**Request 1**
In the passage on inter-CE connectivity, what must happen for the LSP to be established?
**Request 2**
Return everything in the inter-CE connectivity passage from "For inter-CE connectivity, the" down to "LSP is established.".

For inter-CE connectivity, the request originated by the CE
contains the CPI of the port on the CE that CE wants to use for
the LSP, and the CPI of the target port. When the PE attached
to the CE that originated the request receives the request, the
PE identifies the appropriate PIT, and then uses the
information in that PIT to find out the PPI associated with the
CPI of the target port carried in the request. The PPI should
be sufficient for the PE to establish an LSP. Ultimately the
request reaches the CE associated with the target CPI (note
that the request still carries the CPI of the CE that
originated the request). If the CE associated with the target
CPI accepts the request, the LSP is established.
Note that a CE need not establish an LSP to every target port
that CE knows about - it is a local to the CE matter to select
a subset of target ports to which the CE will try to establish
LSPs.

**Material**
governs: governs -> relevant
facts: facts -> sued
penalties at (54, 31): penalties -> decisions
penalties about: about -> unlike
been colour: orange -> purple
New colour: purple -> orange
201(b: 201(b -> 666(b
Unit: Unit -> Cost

---

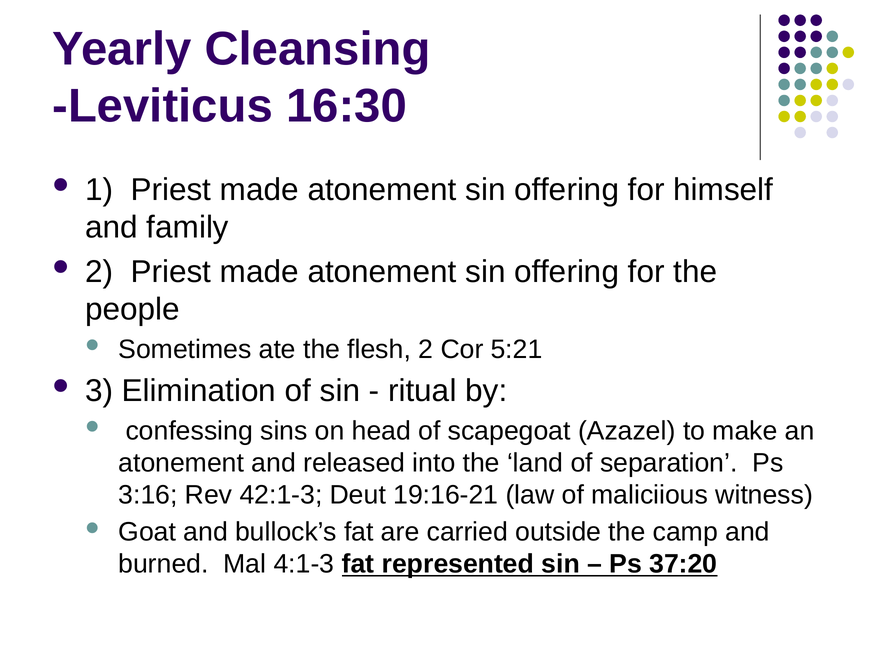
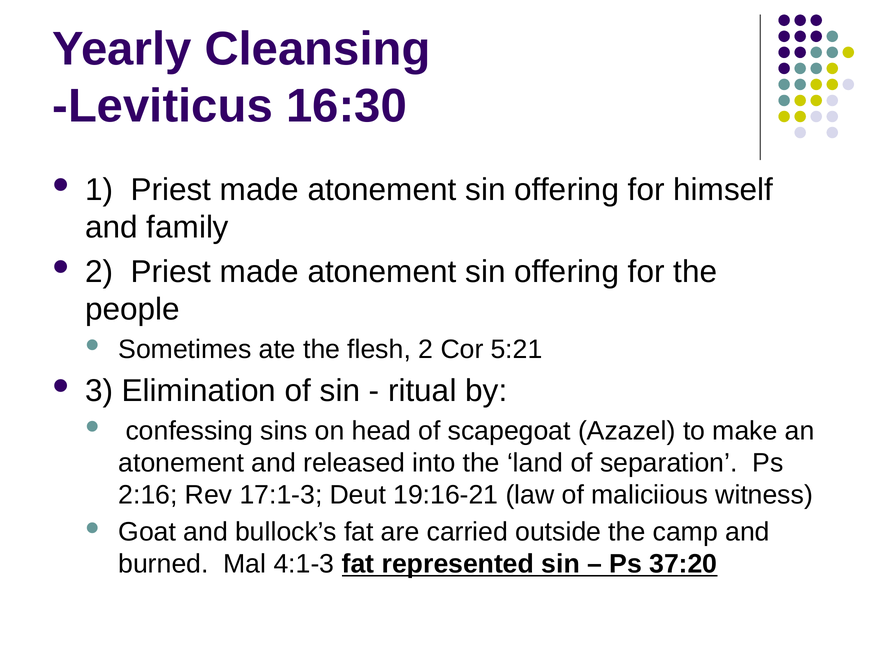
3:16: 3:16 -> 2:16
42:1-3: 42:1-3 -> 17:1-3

**Expected output 1**
The CE associated with the target CPI must accept the request.

**Expected output 2**
For inter-CE connectivity, the request originated by the CE
contains the CPI of the port on the CE that CE wants to use for
the LSP, and the CPI of the target port. When the PE attached
to the CE that originated the request receives the request, the
PE identifies the appropriate PIT, and then uses the
information in that PIT to find out the PPI associated with the
CPI of the target port carried in the request. The PPI should
be sufficient for the PE to establish an LSP. Ultimately the
request reaches the CE associated with the target CPI (note
that the request still carries the CPI of the CE that
originated the request). If the CE associated with the target
CPI accepts the request, the LSP is established.